#### Problem requirements
Reproduce the records below with every occurrence of "vedi scheda" changed to "vedi dettagli" and all other text left unchanged. Omit the pictures from the answer.

───── Information

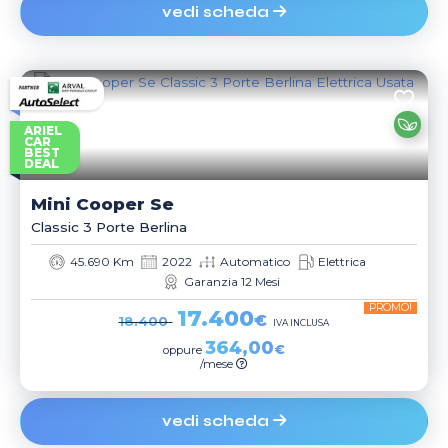
vedi scheda
ARIEL
CAR
BEST
DEAL
Mini
Cooper Se
Classic 3 Porte Berlina
45.690 Km
2022
Automatico
Elettrica
Garanzia 12 Mesi
PROMO!
17.400
€
18.400
IVA INCLUSA
364,00
€
oppure
/mese
vedi scheda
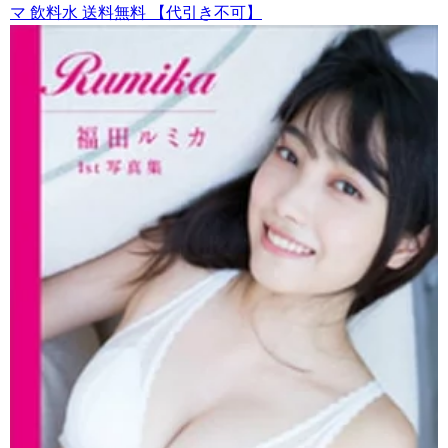
マ 飲料水 送料無料 【代引き不可】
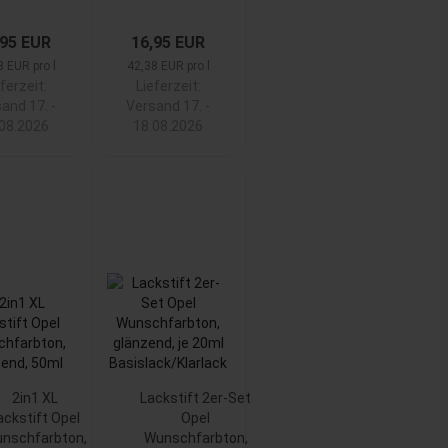
,95 EUR
16,95 EUR
8 EUR pro l
42,38 EUR pro l
ferzeit:
Lieferzeit:
and 17. -
Versand 17. -
.08.2026
18.08.2026
2in1 XL
Lackstift 2er-Set
ackstift Opel
Opel
nschfarbton,
Wunschfarbton,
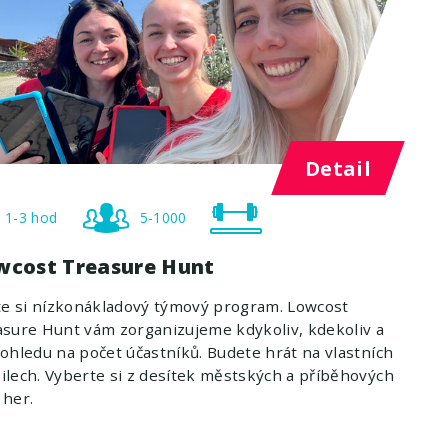
Detail
1-3 hod
5-1000
wcost Treasure Hunt
te si nízkonákladový týmový program. Lowcost
sure Hunt vám zorganizujeme kdykoliv, kdekoliv a
ohledu na počet účastníků. Budete hrát na vlastních
lech. Vyberte si z desítek městských a příběhových
 her.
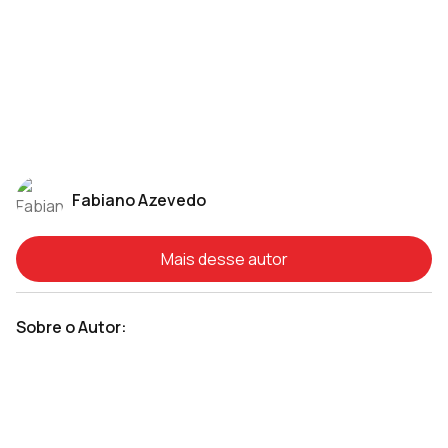
Fabiano Azevedo
Mais desse autor
Sobre o Autor:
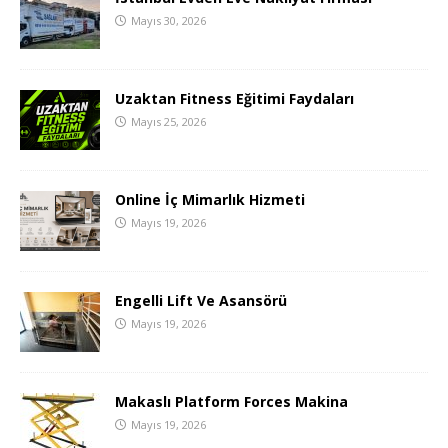
Mayıs 30, 2026
Uzaktan Fitness Eğitimi Faydaları
Mayıs 25, 2026
Online İç Mimarlık Hizmeti
Mayıs 19, 2026
Engelli Lift Ve Asansörü
Mayıs 19, 2026
Makaslı Platform Forces Makina
Mayıs 19, 2026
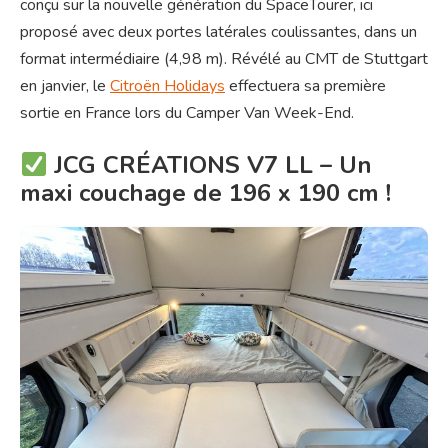
conçu sur la nouvelle génération du SpaceTourer, ici
proposé avec deux portes latérales coulissantes, dans un
format intermédiaire (4,98 m). Révélé au CMT de Stuttgart
en janvier, le
Citroën Holidays
effectuera sa première
sortie en France lors du Camper Van Week-End.
JCG CRÉATIONS V7 LL – Un
maxi couchage
de 196 x 190 cm !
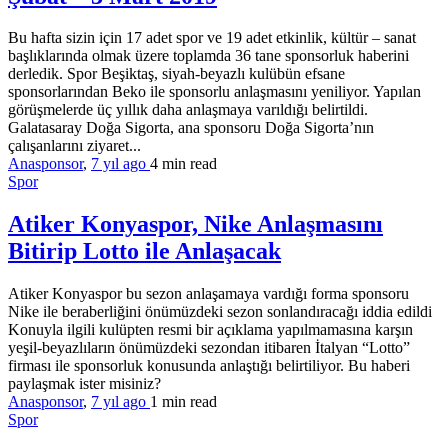
Bu hafta sizin için 17 adet spor ve 19 adet etkinlik, kültür – sanat
başlıklarında olmak üzere toplamda 36 tane sponsorluk haberini
derledik. Spor Beşiktaş, siyah-beyazlı kulübün efsane
sponsorlarından Beko ile sponsorlu anlaşmasını yeniliyor. Yapılan
görüşmelerde üç yıllık daha anlaşmaya varıldığı belirtildi.
Galatasaray Doğa Sigorta, ana sponsoru Doğa Sigorta’nın
çalışanlarını ziyaret...
Anasponsor
,
7 yıl ago
4 min
read
Spor
Atiker Konyaspor, Nike Anlaşmasını
Bitirip Lotto ile Anlaşacak
Atiker Konyaspor bu sezon anlaşamaya vardığı forma sponsoru
Nike ile beraberliğini önümüzdeki sezon sonlandıracağı iddia edildi
Konuyla ilgili kulüpten resmi bir açıklama yapılmamasına karşın
yeşil-beyazlıların önümüzdeki sezondan itibaren İtalyan “Lotto”
firması ile sponsorluk konusunda anlaştığı belirtiliyor. Bu haberi
paylaşmak ister misiniz?
Anasponsor
,
7 yıl ago
1 min
read
Spor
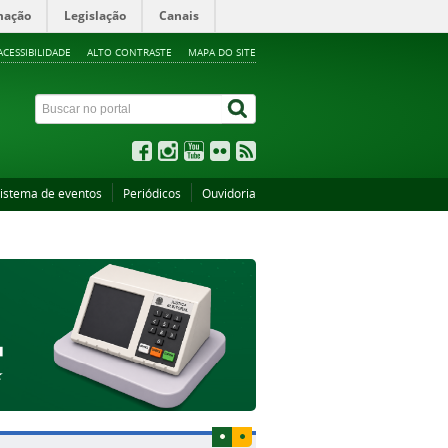
mação
Legislação
Canais
ACESSIBILIDADE
ALTO CONTRASTE
MAPA DO SITE
istema de eventos
Periódicos
Ouvidoria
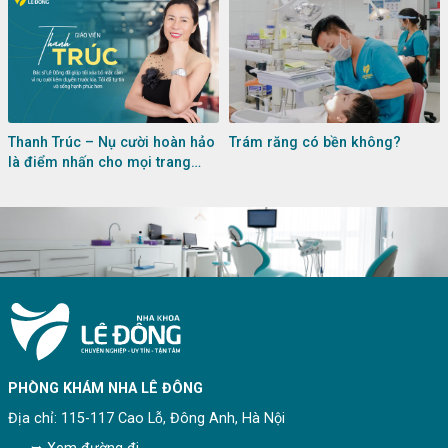
Thanh Trúc – Nụ cười hoàn hảo
Trám răng có bền không?
là điểm nhấn cho mọi trang
phục ngày hè
PHÒNG KHÁM NHA LÊ ĐÔNG
Địa chỉ: 115-117 Cao Lỗ, Đông Anh, Hà Nội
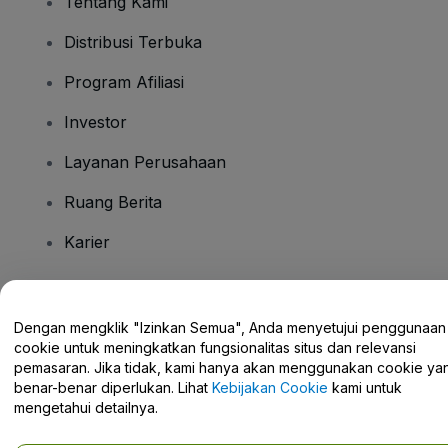
Tentang Kami
Distribusi Terbuka
Program Afiliasi
Investor
Layanan Perusahaan
Ruang Berita
Karier
Ada Pertanyaan?
Dengan mengklik "Izinkan Semua", Anda menyetujui penggunaan
cookie untuk meningkatkan fungsionalitas situs dan relevansi
Pusat Bantuan / Hubungi Kami
pemasaran. Jika tidak, kami hanya akan menggunakan cookie ya
benar-benar diperlukan. Lihat
Kebijakan Cookie
kami untuk
mengetahui detailnya.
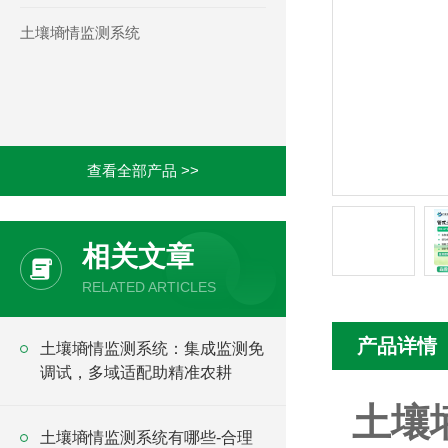
土壤墒情监测系统
查看全部产品 >>
相关文章
RELATED ARTICLES
产品详情
土壤墒情监测系统：集成监测免
调试，多域适配助精准农耕
土壤
土壤墒情监测系统有哪些-合理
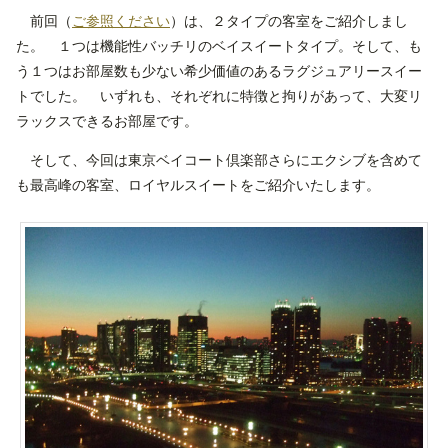
前回（
ご参照ください
）は、２タイプの客室をご紹介しまし
た。 １つは機能性バッチリのベイスイートタイプ。そして、も
う１つはお部屋数も少ない希少価値のあるラグジュアリースイー
トでした。 いずれも、それぞれに特徴と拘りがあって、大変リ
ラックスできるお部屋です。
そして、今回は東京ベイコート倶楽部さらにエクシブを含めて
も最高峰の客室、ロイヤルスイートをご紹介いたします。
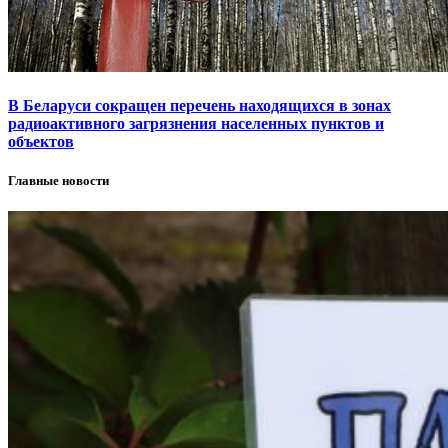
В Беларуси сокращен перечень находящихся в зонах
радиоактивного загрязнения населенных пунктов и
объектов
Главные новости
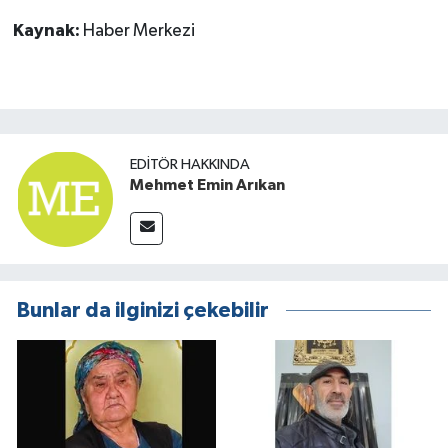
Kaynak:
Haber Merkezi
EDITÖR HAKKINDA
Mehmet Emin Arıkan
Bunlar da ilginizi çekebilir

──────────

#### Result of the exercise
vedi dettagli
ARIEL
CAR
BEST
DEAL
Mini
Cooper Se
Classic 3 Porte Berlina
45.690 Km
2022
Automatico
Elettrica
Garanzia 12 Mesi
PROMO!
17.400
€
18.400
IVA INCLUSA
364,00
€
oppure
/mese
vedi dettagli
マ 飲料水 送料無料 【代引き不可】
,95 EUR
16,95 EUR
8 EUR pro l
42,38 EUR pro l
ferzeit:
Lieferzeit:
and 17. -
Versand 17. -
.08.2026
18.08.2026
2in1 XL
Lackstift 2er-Set
ackstift Opel
Opel
nschfarbton,
Wunschfarbton,
Detail
1-3 hod
5-1000
wcost Treasure Hunt
te si nízkonákladový týmový program. Lowcost
sure Hunt vám zorganizujeme kdykoliv, kdekoliv a
ohledu na počet účastníků. Budete hrát na vlastních
lech. Vyberte si z desítek městských a příběhových
 her.
Fabiano Azevedo
Mais desse autor
Sobre o Autor:
Mayıs 30, 2026
Uzaktan Fitness Eğitimi Faydaları
Mayıs 25, 2026
Online İç Mimarlık Hizmeti
Mayıs 19, 2026
Engelli Lift Ve Asansörü
Mayıs 19, 2026
Makaslı Platform Forces Makina
Mayıs 19, 2026
conçu sur la nouvelle génération du SpaceTourer, ici
proposé avec deux portes latérales coulissantes, dans un
format intermédiaire (4,98 m). Révélé au CMT de Stuttgart
en janvier, le
Citroën Holidays
effectuera sa première
sortie en France lors du Camper Van Week-End.
JCG CRÉATIONS V7 LL – Un
maxi couchage
de 196 x 190 cm !
Bu hafta sizin için 17 adet spor ve 19 adet etkinlik, kültür – sanat
başlıklarında olmak üzere toplamda 36 tane sponsorluk haberini
derledik. Spor Beşiktaş, siyah-beyazlı kulübün efsane
sponsorlarından Beko ile sponsorlu anlaşmasını yeniliyor. Yapılan
görüşmelerde üç yıllık daha anlaşmaya varıldığı belirtildi.
Galatasaray Doğa Sigorta, ana sponsoru Doğa Sigorta’nın
çalışanlarını ziyaret...
Anasponsor
,
7 yıl ago
4 min
read
Spor
Atiker Konyaspor, Nike Anlaşmasını
Bitirip Lotto ile Anlaşacak
Atiker Konyaspor bu sezon anlaşamaya vardığı forma sponsoru
Nike ile beraberliğini önümüzdeki sezon sonlandıracağı iddia edildi
Konuyla ilgili kulüpten resmi bir açıklama yapılmamasına karşın
yeşil-beyazlıların önümüzdeki sezondan itibaren İtalyan “Lotto”
firması ile sponsorluk konusunda anlaştığı belirtiliyor. Bu haberi
paylaşmak ister misiniz?
Anasponsor
,
7 yıl ago
1 min
read
Spor
mação
Legislação
Canais
ACESSIBILIDADE
ALTO CONTRASTE
MAPA DO SITE
istema de eventos
Periódicos
Ouvidoria
Thanh Trúc – Nụ cười hoàn hảo
Trám răng có bền không?
là điểm nhấn cho mọi trang
phục ngày hè
PHÒNG KHÁM NHA LÊ ĐÔNG
Địa chỉ: 115-117 Cao Lỗ, Đông Anh, Hà Nội
Tentang Kami
Distribusi Terbuka
Program Afiliasi
Investor
Layanan Perusahaan
Ruang Berita
Karier
Ada Pertanyaan?
Dengan mengklik "Izinkan Semua", Anda menyetujui penggunaan
cookie untuk meningkatkan fungsionalitas situs dan relevansi
Pusat Bantuan / Hubungi Kami
pemasaran. Jika tidak, kami hanya akan menggunakan cookie ya
benar-benar diperlukan. Lihat
Kebijakan Cookie
kami untuk
mengetahui detailnya.
土壤墒情监测系统
查看全部产品 >>
相关文章
RELATED ARTICLES
产品详情
土壤墒情监测系统：集成监测免
调试，多域适配助精准农耕
土壤
土壤墒情监测系统有哪些-合理
前回（
ご参照ください
）は、２タイプの客室をご紹介しまし
た。 １つは機能性バッチリのベイスイートタイプ。そして、も
う１つはお部屋数も少ない希少価値のあるラグジュアリースイー
トでした。 いずれも、それぞれに特徴と拘りがあって、大変リ
ラックスできるお部屋です。
そして、今回は東京ベイコート倶楽部さらにエクシブを含めて
も最高峰の客室、ロイヤルスイートをご紹介いたします。
В Беларуси сокращен перечень находящихся в зонах
радиоактивного загрязнения населенных пунктов и
объектов
Главные новости
Kaynak:
Haber Merkezi
EDITÖR HAKKINDA
Mehmet Emin Arıkan
Bunlar da ilginizi çekebilir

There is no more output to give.